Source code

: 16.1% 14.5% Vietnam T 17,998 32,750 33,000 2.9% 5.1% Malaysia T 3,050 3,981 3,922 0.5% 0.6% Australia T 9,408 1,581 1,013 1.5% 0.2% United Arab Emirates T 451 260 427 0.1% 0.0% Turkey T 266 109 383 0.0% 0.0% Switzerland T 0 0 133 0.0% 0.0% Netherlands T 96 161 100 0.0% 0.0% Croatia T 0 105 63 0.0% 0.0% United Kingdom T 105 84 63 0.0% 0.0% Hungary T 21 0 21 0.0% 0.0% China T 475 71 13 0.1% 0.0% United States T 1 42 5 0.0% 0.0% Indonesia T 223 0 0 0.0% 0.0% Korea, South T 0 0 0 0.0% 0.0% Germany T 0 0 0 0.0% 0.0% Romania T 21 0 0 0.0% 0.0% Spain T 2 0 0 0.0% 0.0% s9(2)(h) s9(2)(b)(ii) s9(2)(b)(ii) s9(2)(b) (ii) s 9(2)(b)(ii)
...
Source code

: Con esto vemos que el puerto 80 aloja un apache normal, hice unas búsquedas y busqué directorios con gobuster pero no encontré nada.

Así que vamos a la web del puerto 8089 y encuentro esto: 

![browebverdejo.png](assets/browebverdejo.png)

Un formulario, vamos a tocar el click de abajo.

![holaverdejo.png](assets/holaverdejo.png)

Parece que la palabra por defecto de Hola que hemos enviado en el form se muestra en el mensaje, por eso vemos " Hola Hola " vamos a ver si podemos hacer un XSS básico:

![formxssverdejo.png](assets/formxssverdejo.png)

Exercise objective - Show each line of the entries above that contains the string "vamos".

Expected output -
Así que vamos a la web del puerto 8089 y encuentro esto: 
Un formulario, vamos a tocar el click de abajo.
Parece que la palabra por defecto de Hola que hemos enviado en el form se muestra en el mensaje, por eso vemos " Hola Hola " vamos a ver si podemos hacer un XSS básico:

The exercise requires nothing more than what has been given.